In the first iteration of this example, I databound the View directly to the Model.  While not pretty, this was surprisingly functional.  The list box was populated and when you changed selection through the list you automatically get a detail view of the selected item.  However, the Add and Remove buttons did nothing, and in fact were always disabled. 

At this point it would be easy enough to hook up event handlers to the ContactDatabaseChanged event and write some code to enable and disable the two buttons based on the state of the Model, then hook up event handlers to the Click events of each button that added and removed new items.  However, by doing this you're already writing some general business logic in the view layer:  the code that adds and removes things from the Model. 

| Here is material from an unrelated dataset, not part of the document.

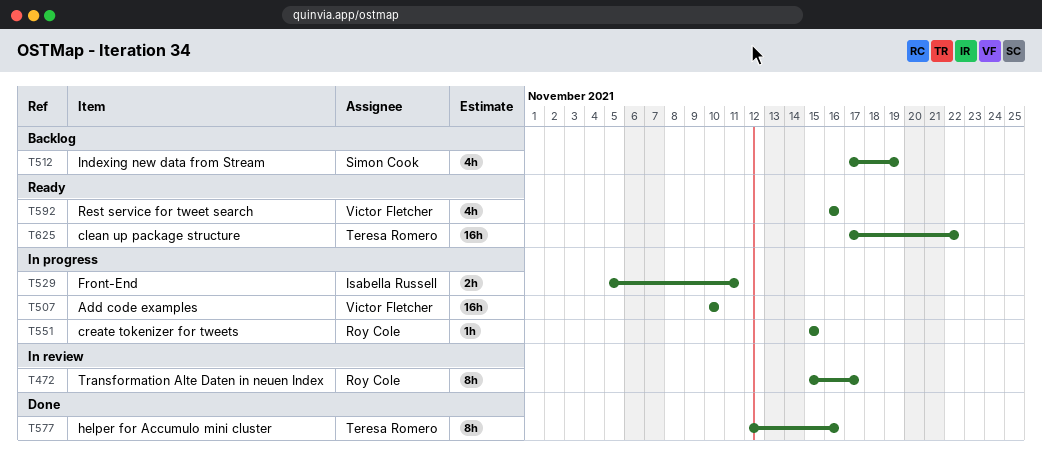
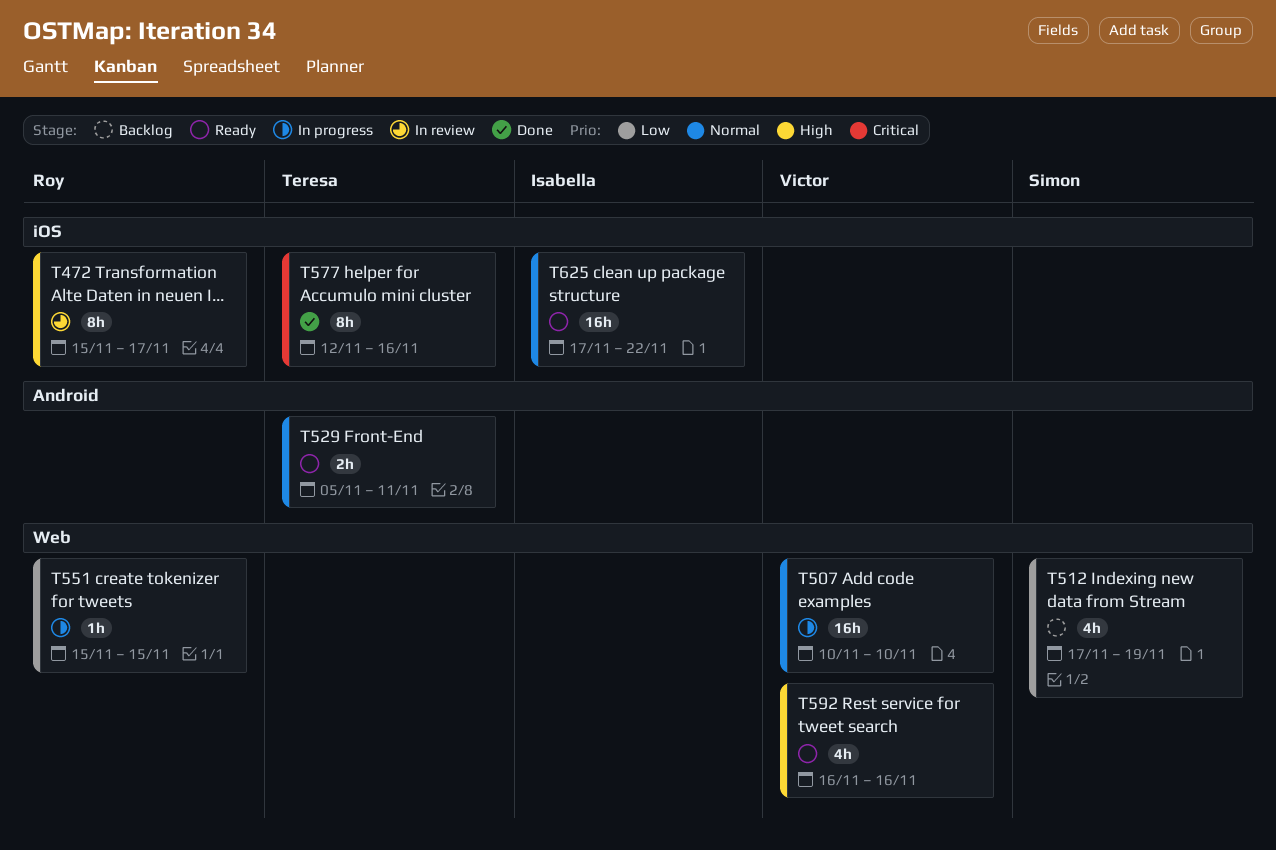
T529, status: In progress -> Ready
T529, owner: Isabella Russell -> Teresa Romero
T625, owner: Teresa Romero -> Isabella Russell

Instead, we introduce the ViewModel and then databind to that.  Let's start with the public interface:

public class ContactDatabaseViewModel
{
      // Methods
      public ContactDatabaseViewModel(ContactDatabase model);

      // Properties
      public ICommand Add { get; }
      public CollectionView Contacts { get; }
      public ICommand Remove { get; }
}

The ViewModel takes the Model as a constructor parameter and wraps it.  It provides Commands for the two operations we want, and exposes the list of Contacts through something called a CollectionView.  More on CollectionView in a moment, but first here's the new XAML that binds to the ViewModel.

 <Grid  x:Name="MasterDetailContainer"
   Margin="28,25,28,11" RenderTransformOrigin="0.5,0.5">
  <Grid.ColumnDefinitions>
   <ColumnDefinition Width="0.45*"/>
   <ColumnDefinition Width="0.55*"/>
  </Grid.ColumnDefinitions>
  <Grid.RowDefinitions>
   <RowDefinition/>
  </Grid.RowDefinitions>
  
  <!-- The parent's data context is going to be of type ContactDatabase
       we bind the ListBox items to the ContactDatabase.Contacts property -->
  <ListBox x:Name="ContactsListBox"
    Margin="12,12,11,94" RenderTransformOrigin="0.5,0.5"
    ItemsSource="{Binding Path=Contacts}"
  
    IsSynchronizedWithCurrentItem="True"/>
    
  <ContentControl  x:Name="CurrentContactDetail"
    Margin="14,16,17,219" Grid.Column="1" RenderTransformOrigin="0.5,0.5"
    Content="{Binding Path=Contacts.CurrentItem, Mode=OneWay}"/>
    
    
  <Button x:Name="AddButton"
    HorizontalAlignment="Left" VerticalAlignment="Bottom" Margin="18,0,0,131"
    Width="86" Height="58" Grid.Column="1" RenderTransformOrigin="0.5,0.5"
    Command="{Binding Path=Add}"
    Content="Add"/>
  <Button x:Name="RemoveButton"
    HorizontalAlignment="Stretch" VerticalAlignment="Bottom" Margin="135,0,93,131"
    Width="86" Height="58" Grid.Column="1" RenderTransformOrigin="1,0.48"
    Command="{Binding Path=Remove}"
    Content="Remove"/>
 </Grid>

Remember that the View is now bound to the ViewModel rather than the Model, but the changes are very simple.  The ListBox code looks exactly the same...it is bound to the Contacts property of the Model.  Before that property was a List, now it is a CollectionView, but WPF databinding can handle them interchangeably.  The Detail content control used to bind to the Items.CurrentItem of the ListBox through what WPF calls element to element databinding.  Element to element databinding is quite powerful, but it does mean that you're hard-wiring coordination between parts of the UI into the View code.  In the new code the ViewModel keeps track of the CurrentItem and we bind to that.  In a simple example there is not much difference, but in a more complex UI all of the various controls bind to a central place, reducing the difficult to debug spaghetti dependencies between different parts of the UI code. 

Finally, the two Buttons bind their Command properties to the two ICommands exposed from the ViewModel.  Through the magic of the WPF databinding, you not only get the Buttons hooked up to the proper operations, you get their IsEnabled behavior for free.